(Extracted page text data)
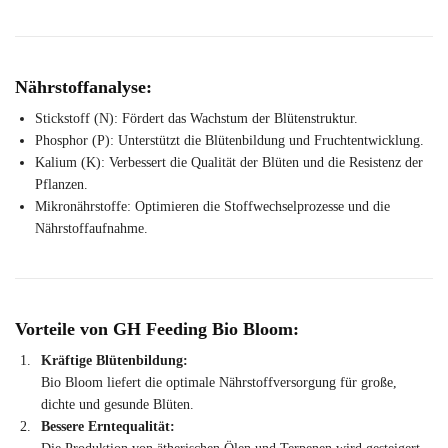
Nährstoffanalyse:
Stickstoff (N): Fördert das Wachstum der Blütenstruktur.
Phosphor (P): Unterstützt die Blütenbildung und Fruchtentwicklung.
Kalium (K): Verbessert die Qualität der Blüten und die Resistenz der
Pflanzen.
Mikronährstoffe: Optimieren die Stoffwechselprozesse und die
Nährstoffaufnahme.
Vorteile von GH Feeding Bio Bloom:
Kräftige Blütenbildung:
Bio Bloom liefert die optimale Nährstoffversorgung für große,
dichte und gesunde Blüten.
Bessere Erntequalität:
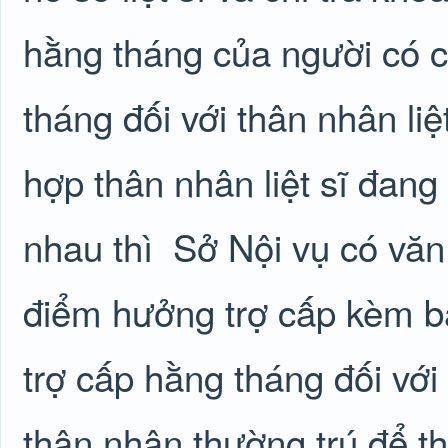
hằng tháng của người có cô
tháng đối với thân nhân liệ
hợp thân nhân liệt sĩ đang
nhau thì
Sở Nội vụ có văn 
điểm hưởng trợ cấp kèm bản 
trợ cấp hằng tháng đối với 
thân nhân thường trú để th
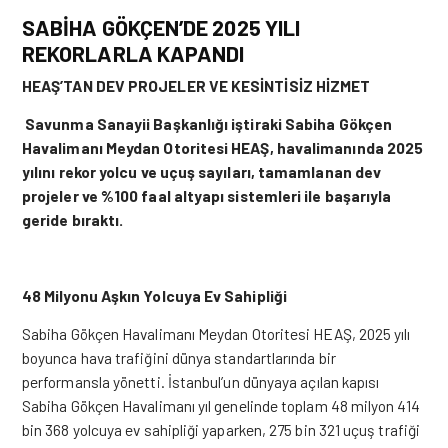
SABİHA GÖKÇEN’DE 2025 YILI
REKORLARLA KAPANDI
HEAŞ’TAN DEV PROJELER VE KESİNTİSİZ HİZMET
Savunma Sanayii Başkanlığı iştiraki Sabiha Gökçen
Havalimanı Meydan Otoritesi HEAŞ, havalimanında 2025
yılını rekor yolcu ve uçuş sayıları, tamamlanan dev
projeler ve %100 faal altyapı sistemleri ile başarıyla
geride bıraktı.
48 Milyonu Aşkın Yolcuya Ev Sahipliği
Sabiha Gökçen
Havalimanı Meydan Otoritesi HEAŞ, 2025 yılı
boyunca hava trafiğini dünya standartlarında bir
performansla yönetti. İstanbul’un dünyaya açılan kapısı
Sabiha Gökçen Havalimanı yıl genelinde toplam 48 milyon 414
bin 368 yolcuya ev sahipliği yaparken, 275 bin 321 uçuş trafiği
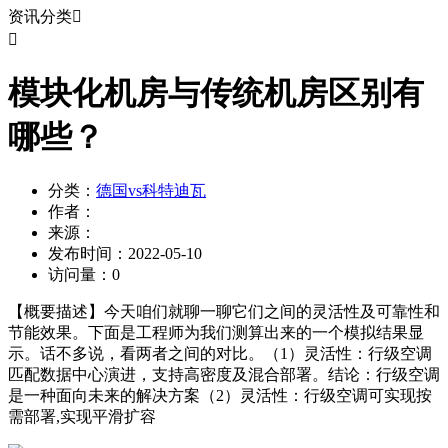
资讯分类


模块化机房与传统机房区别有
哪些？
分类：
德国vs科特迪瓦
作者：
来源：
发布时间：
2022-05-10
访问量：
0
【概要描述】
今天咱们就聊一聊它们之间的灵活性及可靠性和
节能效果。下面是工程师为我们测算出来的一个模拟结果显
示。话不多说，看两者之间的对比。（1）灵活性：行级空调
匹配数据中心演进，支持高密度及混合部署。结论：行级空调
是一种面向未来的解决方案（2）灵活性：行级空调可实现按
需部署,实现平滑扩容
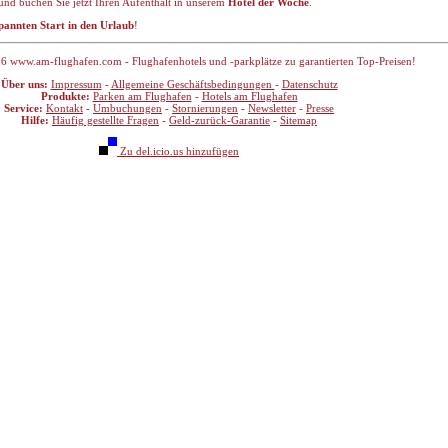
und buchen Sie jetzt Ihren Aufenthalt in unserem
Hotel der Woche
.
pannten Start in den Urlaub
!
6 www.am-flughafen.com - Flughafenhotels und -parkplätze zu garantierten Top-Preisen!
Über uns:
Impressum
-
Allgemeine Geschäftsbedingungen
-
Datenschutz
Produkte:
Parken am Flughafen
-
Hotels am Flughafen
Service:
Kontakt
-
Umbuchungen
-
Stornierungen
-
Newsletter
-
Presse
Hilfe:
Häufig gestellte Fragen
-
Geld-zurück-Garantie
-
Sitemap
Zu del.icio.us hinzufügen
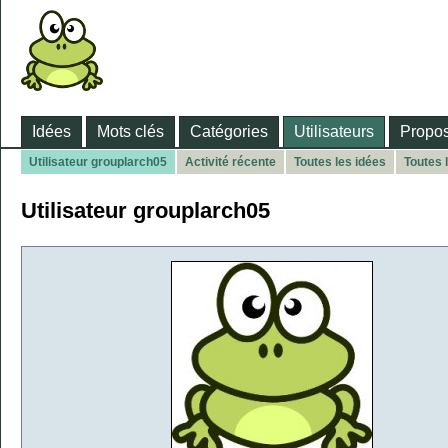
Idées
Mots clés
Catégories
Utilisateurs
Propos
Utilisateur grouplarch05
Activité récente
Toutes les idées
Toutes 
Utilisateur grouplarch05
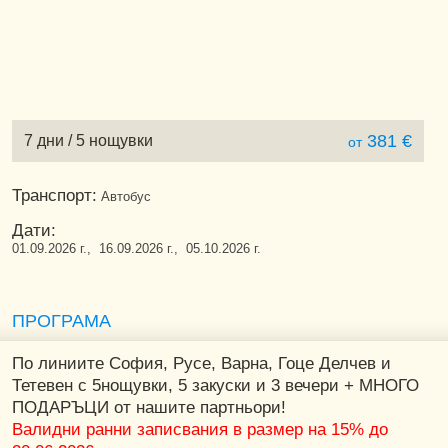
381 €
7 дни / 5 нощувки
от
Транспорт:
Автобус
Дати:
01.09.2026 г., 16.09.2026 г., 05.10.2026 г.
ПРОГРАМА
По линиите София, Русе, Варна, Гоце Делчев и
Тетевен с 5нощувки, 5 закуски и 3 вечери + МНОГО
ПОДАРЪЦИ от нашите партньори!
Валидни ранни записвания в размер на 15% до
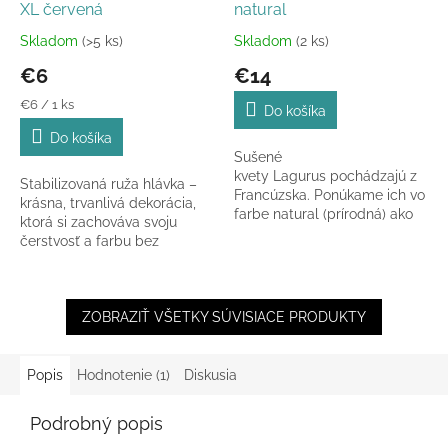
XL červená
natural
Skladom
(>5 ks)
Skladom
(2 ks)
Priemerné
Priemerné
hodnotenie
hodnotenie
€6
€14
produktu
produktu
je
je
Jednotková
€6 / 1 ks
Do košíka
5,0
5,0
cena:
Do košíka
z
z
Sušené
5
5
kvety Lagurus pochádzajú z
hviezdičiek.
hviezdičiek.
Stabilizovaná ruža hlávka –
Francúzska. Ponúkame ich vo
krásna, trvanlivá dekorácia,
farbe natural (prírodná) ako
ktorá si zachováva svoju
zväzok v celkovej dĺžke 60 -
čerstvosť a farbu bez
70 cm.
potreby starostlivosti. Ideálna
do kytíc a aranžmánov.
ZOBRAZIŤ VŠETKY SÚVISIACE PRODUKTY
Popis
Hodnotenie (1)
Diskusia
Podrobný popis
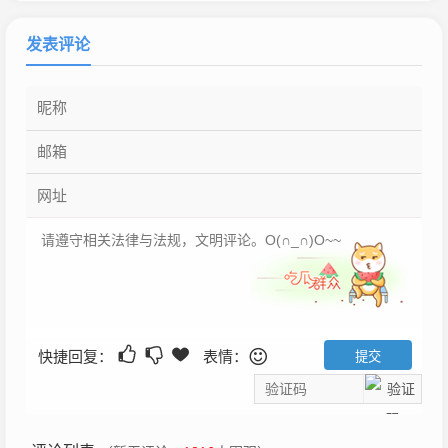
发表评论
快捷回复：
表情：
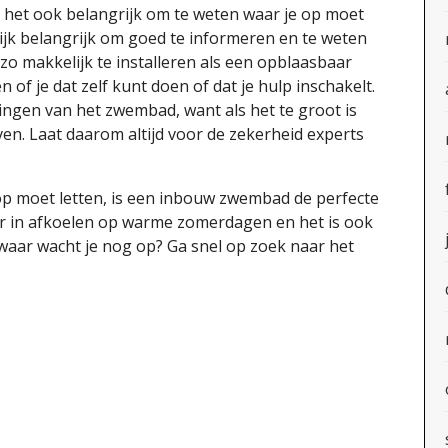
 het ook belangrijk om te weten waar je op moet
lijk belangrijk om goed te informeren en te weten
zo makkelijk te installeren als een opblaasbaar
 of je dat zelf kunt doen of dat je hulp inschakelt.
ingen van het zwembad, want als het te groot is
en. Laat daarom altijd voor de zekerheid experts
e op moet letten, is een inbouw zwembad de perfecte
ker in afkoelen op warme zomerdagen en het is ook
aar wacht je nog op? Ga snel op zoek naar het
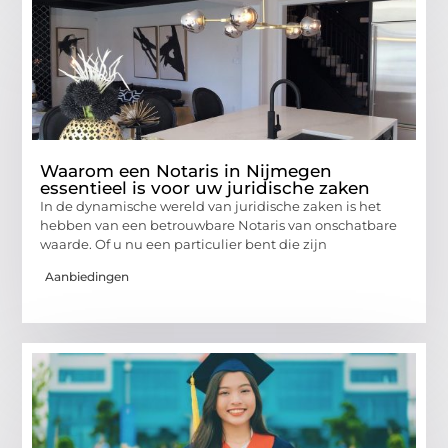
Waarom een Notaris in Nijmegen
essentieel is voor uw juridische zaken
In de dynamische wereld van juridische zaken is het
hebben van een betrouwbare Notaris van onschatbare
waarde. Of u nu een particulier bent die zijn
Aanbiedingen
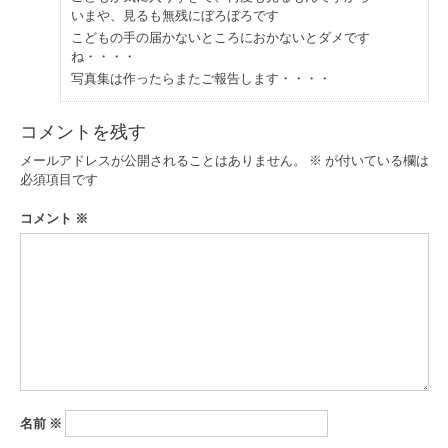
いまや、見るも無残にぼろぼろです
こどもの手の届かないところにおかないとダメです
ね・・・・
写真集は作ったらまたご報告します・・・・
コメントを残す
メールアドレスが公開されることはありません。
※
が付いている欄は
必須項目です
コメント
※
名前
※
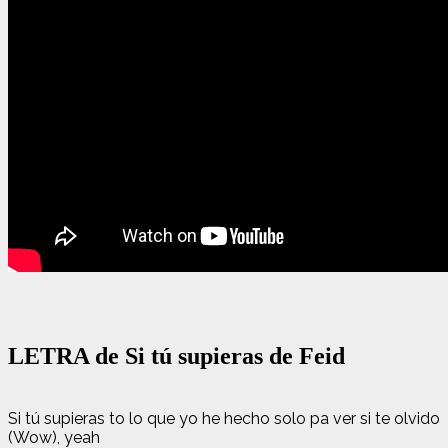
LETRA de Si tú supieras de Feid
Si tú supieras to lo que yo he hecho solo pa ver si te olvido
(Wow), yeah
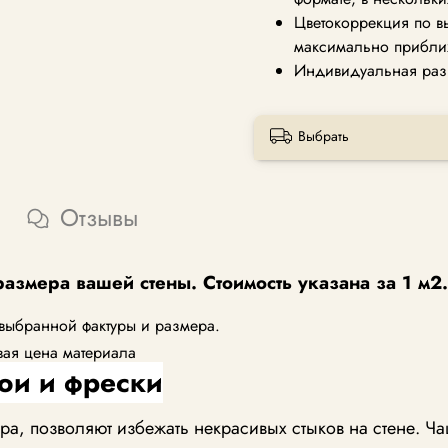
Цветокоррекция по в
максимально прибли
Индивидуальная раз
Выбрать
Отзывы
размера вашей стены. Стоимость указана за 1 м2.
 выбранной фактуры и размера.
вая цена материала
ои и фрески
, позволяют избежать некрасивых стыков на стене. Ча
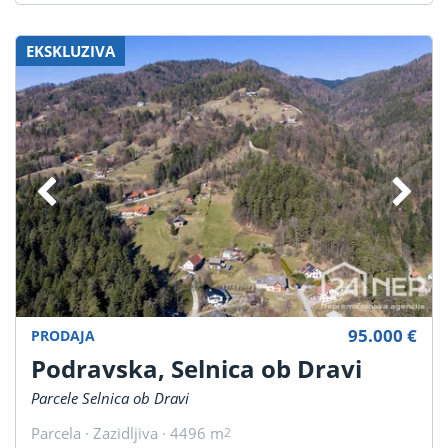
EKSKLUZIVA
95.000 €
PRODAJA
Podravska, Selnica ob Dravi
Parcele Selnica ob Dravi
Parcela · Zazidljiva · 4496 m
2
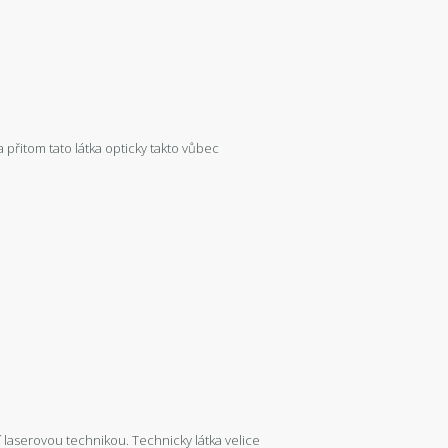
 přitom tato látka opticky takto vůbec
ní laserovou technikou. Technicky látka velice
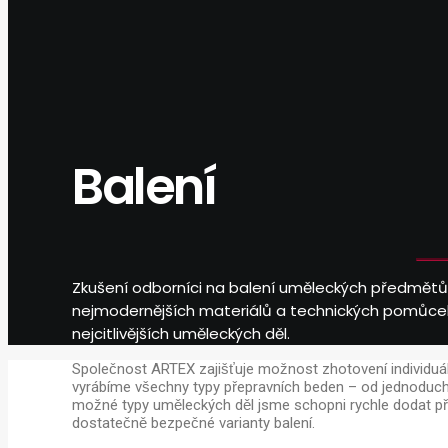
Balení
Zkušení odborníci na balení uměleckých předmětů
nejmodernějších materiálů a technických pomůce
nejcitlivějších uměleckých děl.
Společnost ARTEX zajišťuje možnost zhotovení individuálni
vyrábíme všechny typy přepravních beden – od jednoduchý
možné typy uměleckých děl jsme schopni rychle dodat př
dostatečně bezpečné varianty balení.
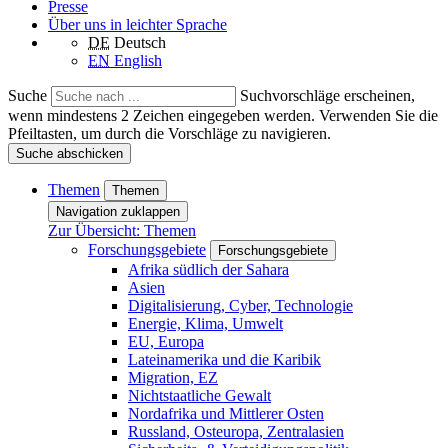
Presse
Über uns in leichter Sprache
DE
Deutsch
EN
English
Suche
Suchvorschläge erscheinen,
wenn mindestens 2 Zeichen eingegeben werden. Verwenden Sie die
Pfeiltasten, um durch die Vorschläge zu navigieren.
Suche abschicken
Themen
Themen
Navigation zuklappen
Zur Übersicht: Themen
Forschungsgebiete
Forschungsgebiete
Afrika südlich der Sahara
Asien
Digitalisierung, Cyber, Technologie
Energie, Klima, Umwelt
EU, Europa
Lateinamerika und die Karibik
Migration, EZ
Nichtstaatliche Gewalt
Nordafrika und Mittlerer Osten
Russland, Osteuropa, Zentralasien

# Job item
Your answer should be every line above, written out exactly, with no pictures.

# Answer
Nährstoffanalyse:
Stickstoff (N): Fördert das Wachstum der Blütenstruktur.
Phosphor (P): Unterstützt die Blütenbildung und Fruchtentwicklung.
Kalium (K): Verbessert die Qualität der Blüten und die Resistenz der
Pflanzen.
Mikronährstoffe: Optimieren die Stoffwechselprozesse und die
Nährstoffaufnahme.
Vorteile von GH Feeding Bio Bloom:
Kräftige Blütenbildung:
Bio Bloom liefert die optimale Nährstoffversorgung für große,
dichte und gesunde Blüten.
Bessere Erntequalität:
hằng tháng của người có cô
tháng đối với thân nhân liệ
hợp thân nhân liệt sĩ đang
nhau thì
Sở Nội vụ có văn 
điểm hưởng trợ cấp kèm bản 
trợ cấp hằng tháng đối với 
thân nhân thường trú để th
SABİHA GÖKÇEN’DE 2025 YILI
REKORLARLA KAPANDI
HEAŞ’TAN DEV PROJELER VE KESİNTİSİZ HİZMET
Savunma Sanayii Başkanlığı iştiraki Sabiha Gökçen
Havalimanı Meydan Otoritesi HEAŞ, havalimanında 2025
yılını rekor yolcu ve uçuş sayıları, tamamlanan dev
projeler ve %100 faal altyapı sistemleri ile başarıyla
geride bıraktı.
48 Milyonu Aşkın Yolcuya Ev Sahipliği
Sabiha Gökçen
Havalimanı Meydan Otoritesi HEAŞ, 2025 yılı
boyunca hava trafiğini dünya standartlarında bir
performansla yönetti. İstanbul’un dünyaya açılan kapısı
Sabiha Gökçen Havalimanı yıl genelinde toplam 48 milyon 414
bin 368 yolcuya ev sahipliği yaparken, 275 bin 321 uçuş trafiği
资讯分类


模块化机房与传统机房区别有
哪些？
分类：
德国vs科特迪瓦
作者：
来源：
发布时间：
2022-05-10
访问量：
0
【概要描述】
今天咱们就聊一聊它们之间的灵活性及可靠性和
节能效果。下面是工程师为我们测算出来的一个模拟结果显
示。话不多说，看两者之间的对比。（1）灵活性：行级空调
匹配数据中心演进，支持高密度及混合部署。结论：行级空调
是一种面向未来的解决方案（2）灵活性：行级空调可实现按
需部署,实现平滑扩容
und buchen Sie jetzt Ihren Aufenthalt in unserem
Hotel der Woche
.
pannten Start in den Urlaub
!
6 www.am-flughafen.com - Flughafenhotels und -parkplätze zu garantierten Top-Preisen!
Über uns:
Impressum
-
Allgemeine Geschäftsbedingungen
-
Datenschutz
Produkte:
Parken am Flughafen
-
Hotels am Flughafen
Service:
Kontakt
-
Umbuchungen
-
Stornierungen
-
Newsletter
-
Presse
Hilfe:
Häufig gestellte Fragen
-
Geld-zurück-Garantie
-
Sitemap
Zu del.icio.us hinzufügen
Idées
Mots clés
Catégories
Utilisateurs
Propos
Utilisateur grouplarch05
Activité récente
Toutes les idées
Toutes 
Utilisateur grouplarch05
381 €
7 дни / 5 нощувки
от
Транспорт:
Автобус
Дати:
01.09.2026 г., 16.09.2026 г., 05.10.2026 г.
ПРОГРАМА
По линиите София, Русе, Варна, Гоце Делчев и
Тетевен с 5нощувки, 5 закуски и 3 вечери + МНОГО
ПОДАРЪЦИ от нашите партньори!
Валидни ранни записвания в размер на 15% до
XL červená
natural
Skladom
(>5 ks)
Skladom
(2 ks)
Priemerné
Priemerné
hodnotenie
hodnotenie
€6
€14
produktu
produktu
je
je
Jednotková
€6 / 1 ks
Do košíka
5,0
5,0
cena:
Do košíka
z
z
Sušené
5
5
kvety Lagurus pochádzajú z
hviezdičiek.
hviezdičiek.
Stabilizovaná ruža hlávka –
Francúzska. Ponúkame ich vo
krásna, trvanlivá dekorácia,
farbe natural (prírodná) ako
ktorá si zachováva svoju
zväzok v celkovej dĺžke 60 -
čerstvosť a farbu bez
70 cm.
potreby starostlivosti. Ideálna
do kytíc a aranžmánov.
ZOBRAZIŤ VŠETKY SÚVISIACE PRODUKTY
Popis
Hodnotenie (1)
Diskusia
Podrobný popis
发表评论
快捷回复：
表情：
 het ook belangrijk om te weten waar je op moet
lijk belangrijk om goed te informeren en te weten
zo makkelijk te installeren als een opblaasbaar
 of je dat zelf kunt doen of dat je hulp inschakelt.
ingen van het zwembad, want als het te groot is
en. Laat daarom altijd voor de zekerheid experts
e op moet letten, is een inbouw zwembad de perfecte
ker in afkoelen op warme zomerdagen en het is ook
aar wacht je nog op? Ga snel op zoek naar het
Waarom een Notaris in Nijmegen
essentieel is voor uw juridische zaken
In de dynamische wereld van juridische zaken is het
hebben van een betrouwbare Notaris van onschatbare
waarde. Of u nu een particulier bent die zijn
Aanbiedingen
いまや、見るも無残にぼろぼろです
こどもの手の届かないところにおかないとダメです
ね・・・・
写真集は作ったらまたご報告します・・・・
コメントを残す
メールアドレスが公開されることはありません。
※
が付いている欄は
必須項目です
コメント
※
名前
※
LETRA de Si tú supieras de Feid
Si tú supieras to lo que yo he hecho solo pa ver si te olvido
(Wow), yeah
Цветокоррекция по в
максимально прибли
Индивидуальная раз
Выбрать
Отзывы
размера вашей стены. Стоимость указана за 1 м2.
 выбранной фактуры и размера.
вая цена материала
ои и фрески
, позволяют избежать некрасивых стыков на стене. Ча
EKSKLUZIVA
95.000 €
PRODAJA
Podravska, Selnica ob Dravi
Parcele Selnica ob Dravi
Parcela · Zazidljiva · 4496 m
2
 přitom tato látka opticky takto vůbec
ní laserovou technikou. Technicky látka velice
Balení
Zkušení odborníci na balení uměleckých předmětů
nejmodernějších materiálů a technických pomůce
nejcitlivějších uměleckých děl.
Společnost ARTEX zajišťuje možnost zhotovení individuálni
vyrábíme všechny typy přepravních beden – od jednoduchý
možné typy uměleckých děl jsme schopni rychle dodat př
dostatečně bezpečné varianty balení.
Presse
Über uns in leichter Sprache
DE
Deutsch
EN
English
Suche
Suchvorschläge erscheinen,
wenn mindestens 2 Zeichen eingegeben werden. Verwenden Sie die
Pfeiltasten, um durch die Vorschläge zu navigieren.
Suche abschicken
Themen
Themen
Navigation zuklappen
Zur Übersicht: Themen
Forschungsgebiete
Forschungsgebiete
Afrika südlich der Sahara
Asien
Digitalisierung, Cyber, Technologie
Energie, Klima, Umwelt
EU, Europa
Lateinamerika und die Karibik
Migration, EZ
Nichtstaatliche Gewalt
Nordafrika und Mittlerer Osten
Russland, Osteuropa, Zentralasien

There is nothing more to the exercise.